Job item:
The response must contain every line from the records below that has "Vòng".

==============================

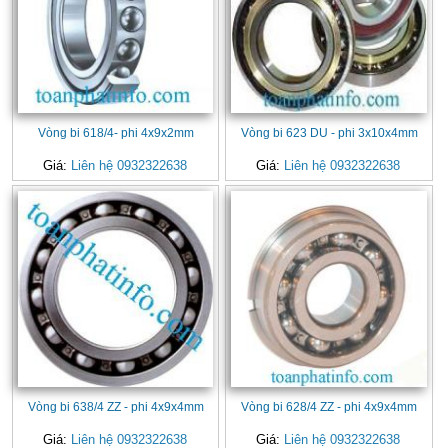
Vòng bi 618/4- phi 4x9x2mm
Vòng bi 623 DU - phi 3x10x4mm
Giá:
Liên hệ 0932322638
Giá:
Liên hệ 0932322638
Vòng bi 638/4 ZZ - phi 4x9x4mm
Vòng bi 628/4 ZZ - phi 4x9x4mm
Giá:
Liên hệ 0932322638
Giá:
Liên hệ 0932322638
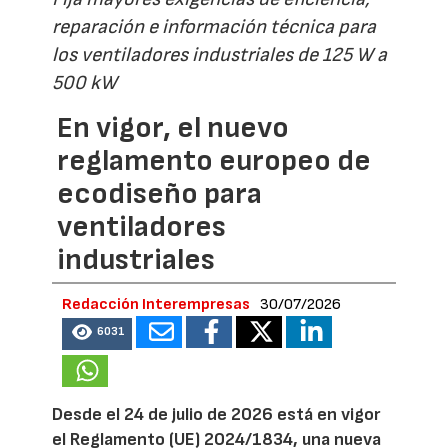
reparación e información técnica para
los ventiladores industriales de 125 W a
500 kW
En vigor, el nuevo
reglamento europeo de
ecodiseño para
ventiladores
industriales
Redacción Interempresas
30/07/2026
6031
Desde el 24 de julio de 2026 está en vigor
el Reglamento (UE) 2024/1834, una nueva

==============================

Reply:
Vòng bi 618/4- phi 4x9x2mm
Vòng bi 623 DU - phi 3x10x4mm
Vòng bi 638/4 ZZ - phi 4x9x4mm
Vòng bi 628/4 ZZ - phi 4x9x4mm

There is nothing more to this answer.